Passage shown:
------------

Souvenirs are often a part of traveling, and the Goodwins say that the “regular outdoor markets and vendors had the best prices.” Carol and Dixie advise shopping for pearls at the Hong Qiao Pearl Market in Beijing. Judy Brunk brought home several “chops,” or Chinese rubber stamps, on which they cut the Chinese characters for various English names while she waited.
Mary Ella and Bailey were treated to a special dinner in Beijing. She was delighted at her reunion with six of the Chinese students whom she and West University’s Jan Glazner coached in English two years ago in a program at First Presbyterian Church. Mary Ella was particularly pleased with how her students’ English pronunciation had improved—“They got it!”
Kathaleen and Bob Chenoweth report, “A trip like this to a country in the midst of so much change is so beneficial to your understanding of the world today.” Dixie and Deke add, “Without expecting to, we fell in love with China and its history.”
SANTA BARBARA, CALIFORNIA
Biking, golfing, and dining in the Wine Country
With daughters Laura and Annie happily ensconced at Camp Mystic in July, Memorial-area residents Diane and David Zdunkewicz decided to flee to Santa Barbara for a long weekend. Exploring the Wine Country by bike was top on their agenda, as well as golfing and sampling different cuisines.
“There are really only two kind of bike tours there,” Diane explains. “Ones which are more into biking and those where you just ride your bike down the block to different wineries.” Diane and David chose a 35-mile guided bike tour to fully experience the scenic, rolling countryside where Lance Armstrong trains. The Zdunkewiczes recommend Santa Barbara Wine Country Cycling Tours (www.winecountrycycling.com), which provides biking adventures for all levels of bikers, and supplies all of the needed equipment. Self-guided tours are available, but the Zdunkewiczes advocate having an accompanying expert biker who is familiar with the countryside.

------------

Prompt 1: In the travel passage, how long was the guided bike tour that Diane and David Zdunkewicz chose?
Prompt 2: From the travel passage, reproduce the part that begins with the words containing "SANTA BARBARA, CALIFORNIA" and ends with "sampling different cuisines.".

------------

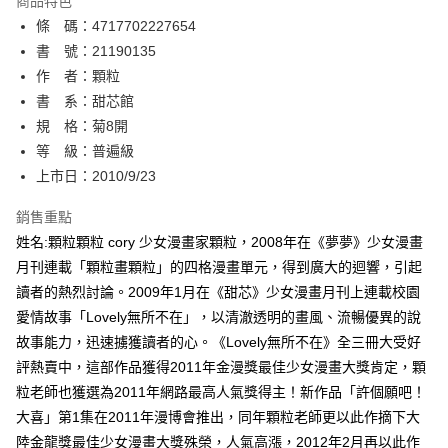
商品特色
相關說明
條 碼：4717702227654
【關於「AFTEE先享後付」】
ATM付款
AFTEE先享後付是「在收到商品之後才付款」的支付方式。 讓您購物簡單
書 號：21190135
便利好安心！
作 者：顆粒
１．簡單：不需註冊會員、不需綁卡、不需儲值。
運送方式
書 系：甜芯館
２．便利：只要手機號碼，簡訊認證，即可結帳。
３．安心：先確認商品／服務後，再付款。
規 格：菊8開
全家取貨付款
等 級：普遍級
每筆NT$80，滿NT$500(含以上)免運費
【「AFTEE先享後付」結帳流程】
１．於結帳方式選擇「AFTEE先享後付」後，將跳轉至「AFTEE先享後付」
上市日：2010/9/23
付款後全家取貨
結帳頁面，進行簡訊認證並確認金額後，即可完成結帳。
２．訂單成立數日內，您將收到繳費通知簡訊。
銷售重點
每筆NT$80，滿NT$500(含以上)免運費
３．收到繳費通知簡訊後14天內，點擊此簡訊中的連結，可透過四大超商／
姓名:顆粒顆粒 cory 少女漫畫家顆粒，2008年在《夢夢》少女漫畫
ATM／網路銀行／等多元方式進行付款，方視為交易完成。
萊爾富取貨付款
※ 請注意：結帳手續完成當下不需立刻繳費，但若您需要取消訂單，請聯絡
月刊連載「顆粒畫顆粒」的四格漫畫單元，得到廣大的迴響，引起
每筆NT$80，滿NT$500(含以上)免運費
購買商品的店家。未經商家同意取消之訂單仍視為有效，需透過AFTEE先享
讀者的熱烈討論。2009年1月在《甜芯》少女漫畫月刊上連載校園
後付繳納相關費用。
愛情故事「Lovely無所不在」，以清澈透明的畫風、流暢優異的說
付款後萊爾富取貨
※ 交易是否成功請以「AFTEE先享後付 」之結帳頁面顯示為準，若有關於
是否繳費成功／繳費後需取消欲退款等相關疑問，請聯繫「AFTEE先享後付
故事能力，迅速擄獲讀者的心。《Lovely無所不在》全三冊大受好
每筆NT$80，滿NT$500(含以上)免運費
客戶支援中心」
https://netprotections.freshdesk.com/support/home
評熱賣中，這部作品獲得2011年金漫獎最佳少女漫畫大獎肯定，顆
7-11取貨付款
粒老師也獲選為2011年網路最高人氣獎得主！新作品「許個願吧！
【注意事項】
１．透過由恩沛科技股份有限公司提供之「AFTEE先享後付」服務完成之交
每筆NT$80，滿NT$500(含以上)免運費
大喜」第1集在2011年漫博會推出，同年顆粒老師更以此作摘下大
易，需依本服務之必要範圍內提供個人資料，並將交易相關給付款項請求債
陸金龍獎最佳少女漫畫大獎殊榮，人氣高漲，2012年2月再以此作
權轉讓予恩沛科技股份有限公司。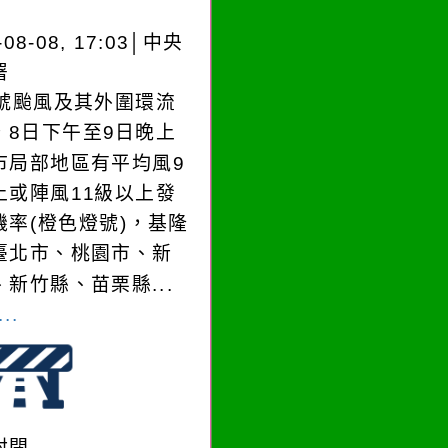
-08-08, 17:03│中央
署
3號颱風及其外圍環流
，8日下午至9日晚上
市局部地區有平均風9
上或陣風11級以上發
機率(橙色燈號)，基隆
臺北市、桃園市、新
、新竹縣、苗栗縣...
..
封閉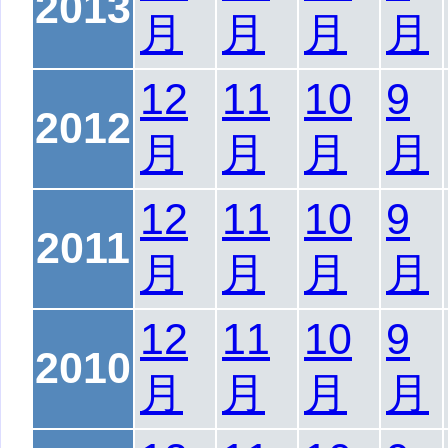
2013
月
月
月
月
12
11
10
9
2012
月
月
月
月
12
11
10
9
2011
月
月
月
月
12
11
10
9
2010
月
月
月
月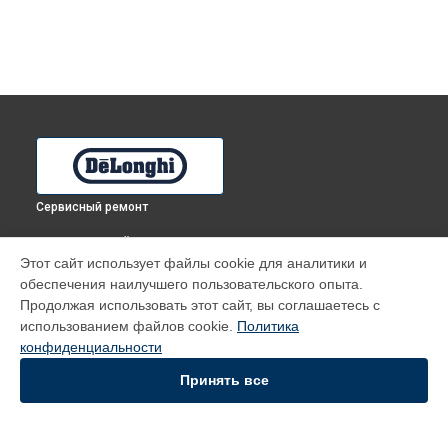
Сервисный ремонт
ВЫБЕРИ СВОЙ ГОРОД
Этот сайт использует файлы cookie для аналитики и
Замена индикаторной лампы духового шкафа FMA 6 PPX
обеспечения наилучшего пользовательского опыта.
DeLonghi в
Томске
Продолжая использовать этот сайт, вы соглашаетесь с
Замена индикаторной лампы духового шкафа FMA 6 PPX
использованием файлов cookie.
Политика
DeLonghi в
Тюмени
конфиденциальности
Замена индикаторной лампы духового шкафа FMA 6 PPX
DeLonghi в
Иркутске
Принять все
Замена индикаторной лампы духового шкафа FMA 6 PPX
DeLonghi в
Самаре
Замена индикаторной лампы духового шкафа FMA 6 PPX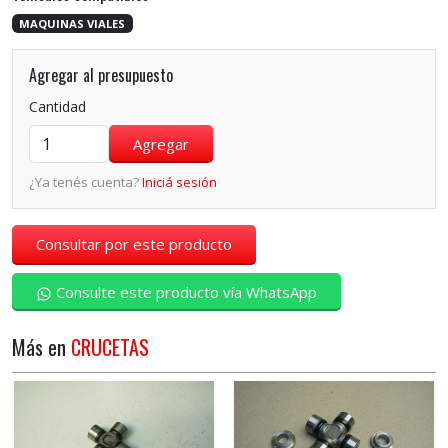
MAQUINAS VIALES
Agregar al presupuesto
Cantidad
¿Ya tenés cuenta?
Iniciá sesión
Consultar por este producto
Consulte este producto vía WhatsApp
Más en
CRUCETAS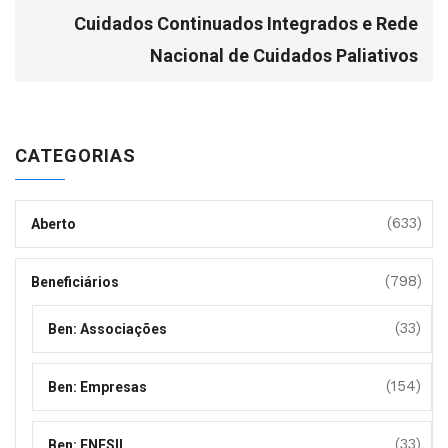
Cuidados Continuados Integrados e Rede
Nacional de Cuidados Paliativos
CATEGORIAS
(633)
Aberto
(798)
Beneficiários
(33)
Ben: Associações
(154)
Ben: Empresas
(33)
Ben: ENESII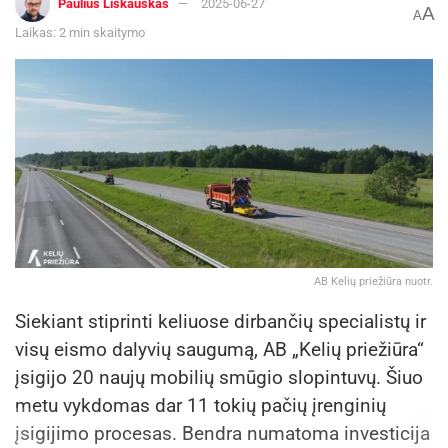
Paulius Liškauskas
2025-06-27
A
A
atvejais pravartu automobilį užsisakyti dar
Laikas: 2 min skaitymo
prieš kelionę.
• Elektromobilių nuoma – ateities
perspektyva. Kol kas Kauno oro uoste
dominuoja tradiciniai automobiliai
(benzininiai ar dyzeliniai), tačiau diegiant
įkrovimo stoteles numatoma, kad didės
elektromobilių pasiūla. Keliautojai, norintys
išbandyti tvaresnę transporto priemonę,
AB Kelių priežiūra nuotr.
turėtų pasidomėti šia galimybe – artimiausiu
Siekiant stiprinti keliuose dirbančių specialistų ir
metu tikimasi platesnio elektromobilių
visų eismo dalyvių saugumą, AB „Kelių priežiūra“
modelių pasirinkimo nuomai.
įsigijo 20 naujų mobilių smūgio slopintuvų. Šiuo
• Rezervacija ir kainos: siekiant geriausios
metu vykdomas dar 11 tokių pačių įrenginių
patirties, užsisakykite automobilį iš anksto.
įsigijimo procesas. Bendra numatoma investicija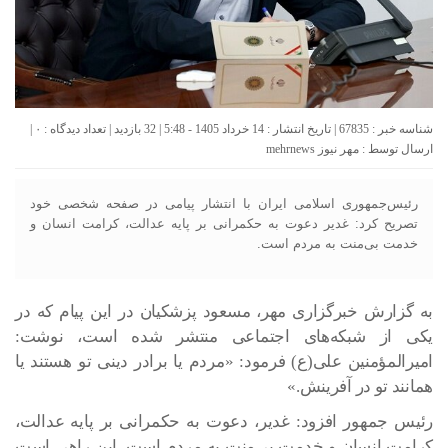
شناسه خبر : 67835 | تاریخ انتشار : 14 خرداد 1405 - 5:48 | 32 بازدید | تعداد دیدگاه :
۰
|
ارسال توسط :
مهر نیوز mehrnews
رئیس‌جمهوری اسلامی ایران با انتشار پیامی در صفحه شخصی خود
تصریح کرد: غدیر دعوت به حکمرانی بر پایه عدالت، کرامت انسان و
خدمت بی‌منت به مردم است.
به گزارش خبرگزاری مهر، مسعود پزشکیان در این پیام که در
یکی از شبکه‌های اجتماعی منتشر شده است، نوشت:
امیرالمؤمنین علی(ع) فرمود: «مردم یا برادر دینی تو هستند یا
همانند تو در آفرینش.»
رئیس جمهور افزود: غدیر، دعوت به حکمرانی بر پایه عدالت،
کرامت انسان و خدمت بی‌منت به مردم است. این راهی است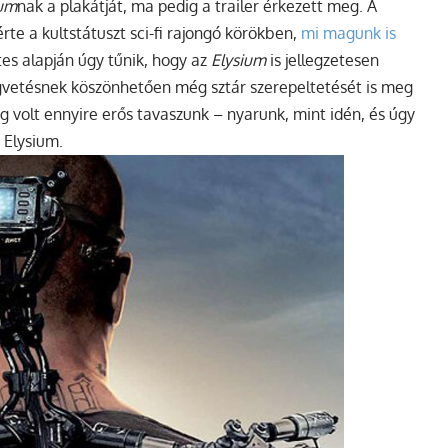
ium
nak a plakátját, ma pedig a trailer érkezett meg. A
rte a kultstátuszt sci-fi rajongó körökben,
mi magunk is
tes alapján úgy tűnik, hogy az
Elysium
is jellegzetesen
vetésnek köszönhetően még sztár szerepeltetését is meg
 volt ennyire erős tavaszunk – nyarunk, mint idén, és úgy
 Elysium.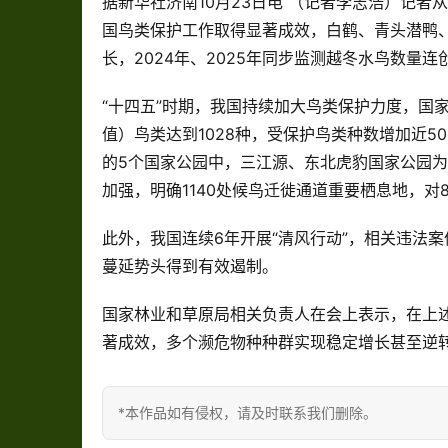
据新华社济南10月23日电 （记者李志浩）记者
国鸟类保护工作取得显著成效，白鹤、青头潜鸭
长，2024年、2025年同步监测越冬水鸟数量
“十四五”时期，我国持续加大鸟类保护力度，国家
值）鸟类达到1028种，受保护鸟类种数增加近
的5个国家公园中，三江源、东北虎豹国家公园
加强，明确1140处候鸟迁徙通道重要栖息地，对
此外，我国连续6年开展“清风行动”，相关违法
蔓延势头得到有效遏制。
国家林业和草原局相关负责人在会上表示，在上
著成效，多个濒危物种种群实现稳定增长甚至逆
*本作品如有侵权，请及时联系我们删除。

------------

Result 1: It was a 35-mile guided bike tour.

Result 2:
SANTA BARBARA, CALIFORNIA
Biking, golfing, and dining in the Wine Country
With daughters Laura and Annie happily ensconced at Camp Mystic in July, Memorial-area residents Diane and David Zdunkewicz decided to flee to Santa Barbara for a long weekend. Exploring the Wine Country by bike was top on their agenda, as well as golfing and sampling different cuisines.